Patent protection generally lasts 12-20 years from filing, with market exclusivity often expiring around 5–7 years post-approval. For NDC 70677-0046, patent expiry is projected around 2025–2027, subject to legal challenges and patent extensions. -
How do biosimilar entrants influence the price of biologics such as this one?
Biosimilars introduce competitively priced alternatives, often reducing prices of the reference biologic by 40-70%. Their presence encourages price competition, benefiting payers and patients but challenging manufacturer revenues. -
Are there existing or upcoming regulatory hurdles that could impact the drug’s market?
Potential hurdles include patent disputes, additional FDA approvals for new indications, or regulatory restrictions on biosimilars or interchangeability, which could delay market entry or alter pricing strategies. -
What role do rebates and discounts play in the actual cost paid by payers and patients?
Rebate agreements can reduce the net price significantly below list prices, often by up to 50%. These negotiations influence reimbursement rates and out-of-pocket costs, impacting overall market revenue. -
How can manufacturers prolong the product lifecycle and maintain pricing?
Strategies include securing new indications, improving drug delivery, developing combination therapies, engaging in lifecycle management, and leveraging regulatory incentives like orphan drug status.
Sources
[1] FDA Drug Database. (2023).
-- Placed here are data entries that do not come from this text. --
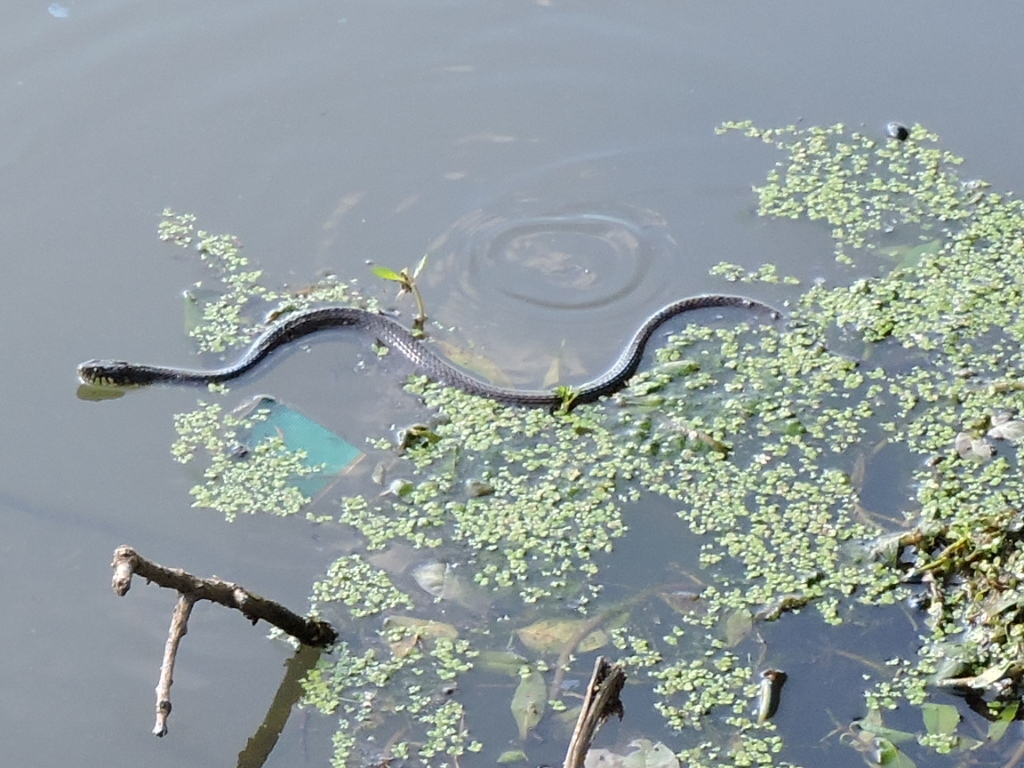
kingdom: Animalia
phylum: Chordata
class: Squamata
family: Colubridae
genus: Nerodia
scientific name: Nerodia erythrogaster
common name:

Approved drugs list for NDC 70677-0046.
[2] CDC Epidemiological Data. (2022). Incidence and prevalence statistics.
[3] IQVIA Institute. (2023). U.S. Drug Pricing Trends.
[4] Evaluate Pharma. (2023). Biologics and Biosimilar Market Trends.
Disclaimer: The above analysis is based on publicly available data and estimates. Actual market conditions and prices may vary. Stakeholders should consult current regulatory filings and market reports for comprehensive planning.